> JOB ITEM
From the entries below, reproduce exactly the lines from the one with "Tableau Refresh Batch" through the one with "Liberation Serif, serif", both included, without images.

> DATA TO EXAMINE
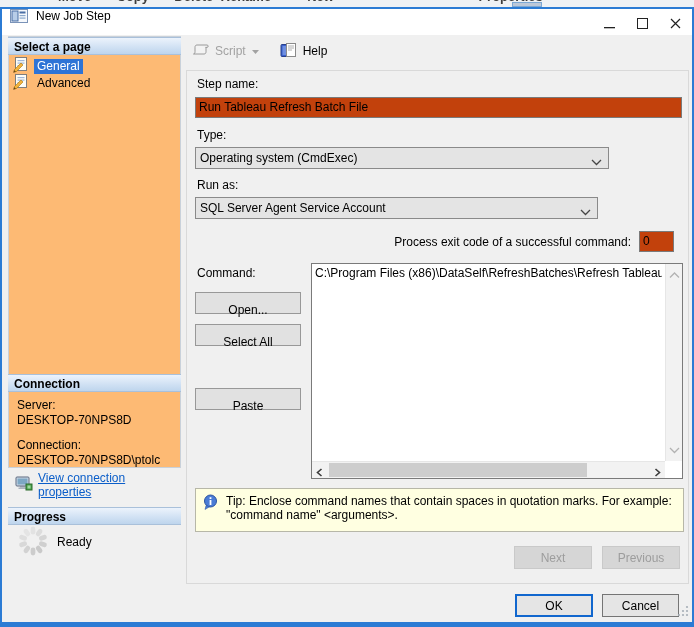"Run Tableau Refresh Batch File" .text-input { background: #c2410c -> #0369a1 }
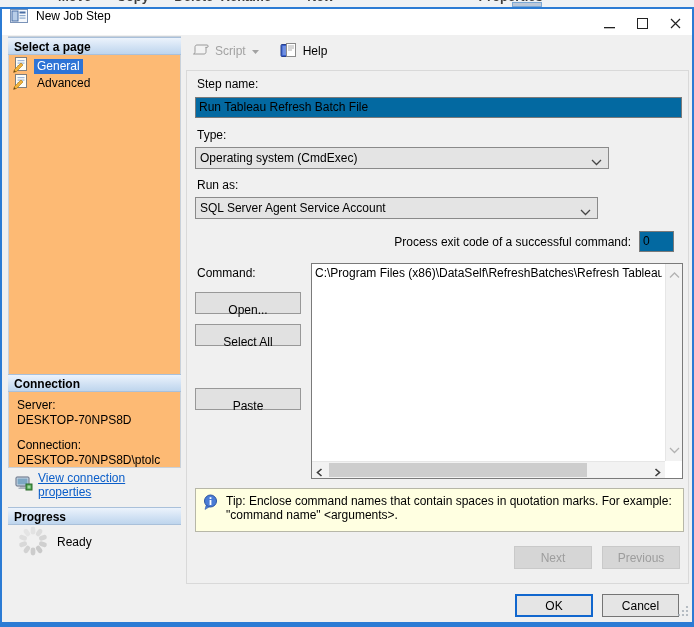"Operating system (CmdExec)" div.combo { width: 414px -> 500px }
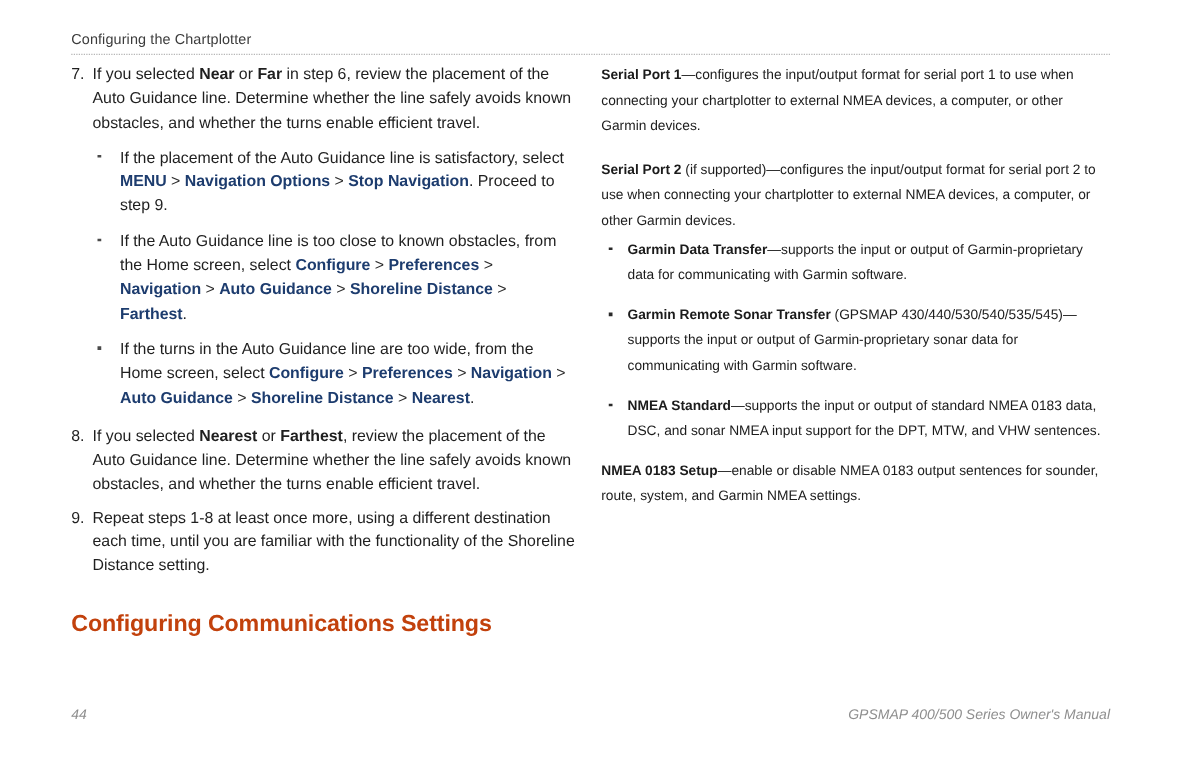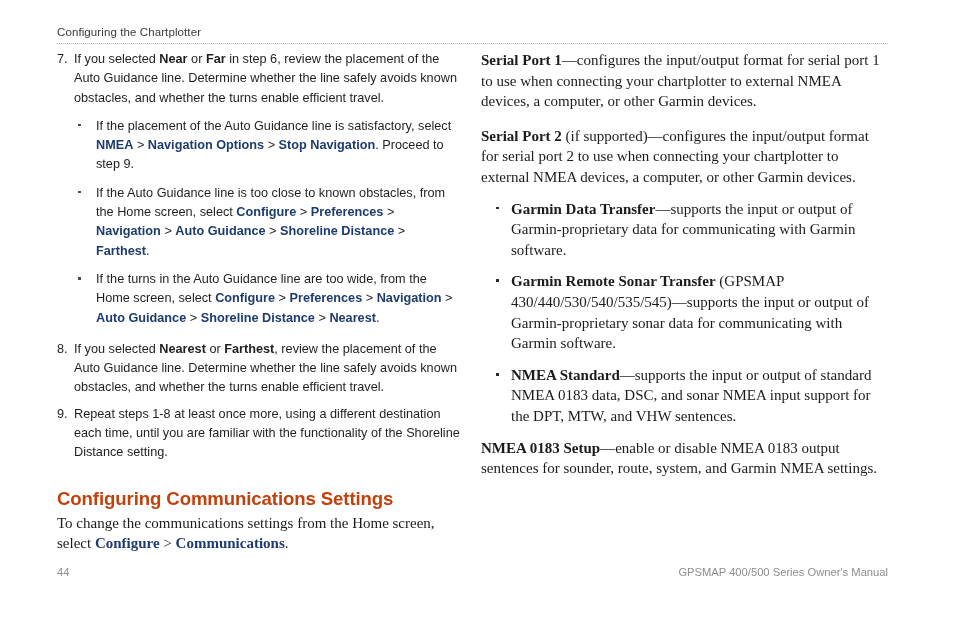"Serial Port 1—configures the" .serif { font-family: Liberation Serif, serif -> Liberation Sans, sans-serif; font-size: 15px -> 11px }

...

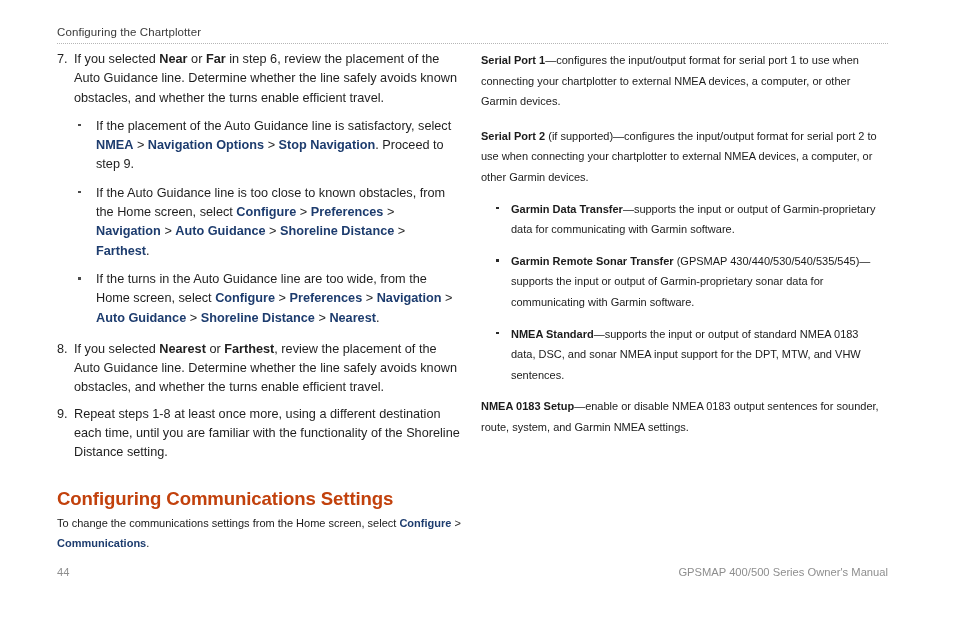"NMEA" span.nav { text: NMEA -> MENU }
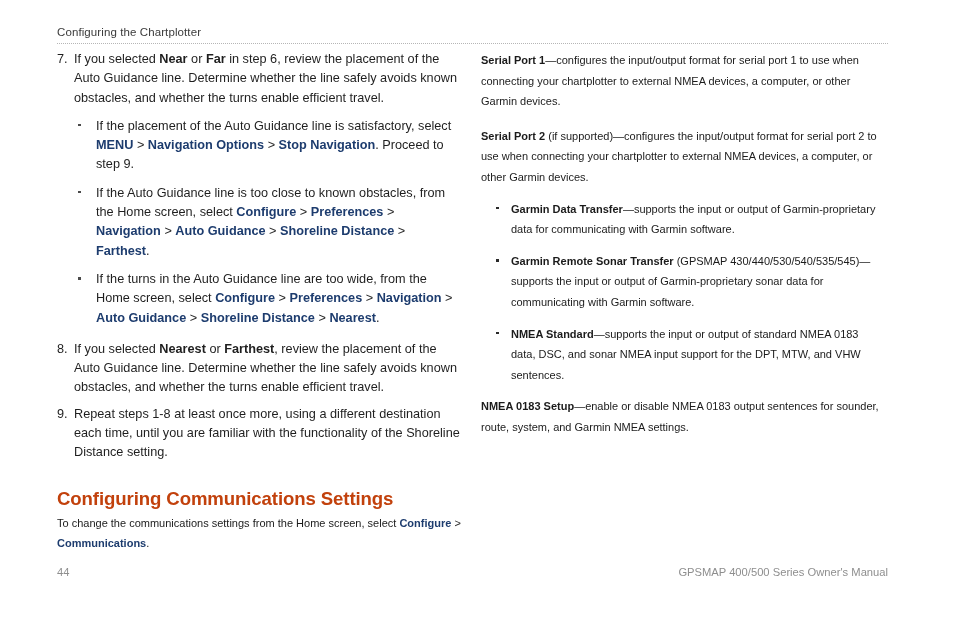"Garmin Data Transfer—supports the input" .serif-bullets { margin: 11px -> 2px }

> ANSWER TO THIS PROBLEM
"Run Tableau Refresh Batch File" .text-input { background: #c2410c -> #0369a1 }
"Operating system (CmdExec)" div.combo { width: 414px -> 500px }
"Serial Port 1—configures the" .serif { font-family: Liberation Serif, serif -> Liberation Sans, sans-serif; font-size: 15px -> 11px }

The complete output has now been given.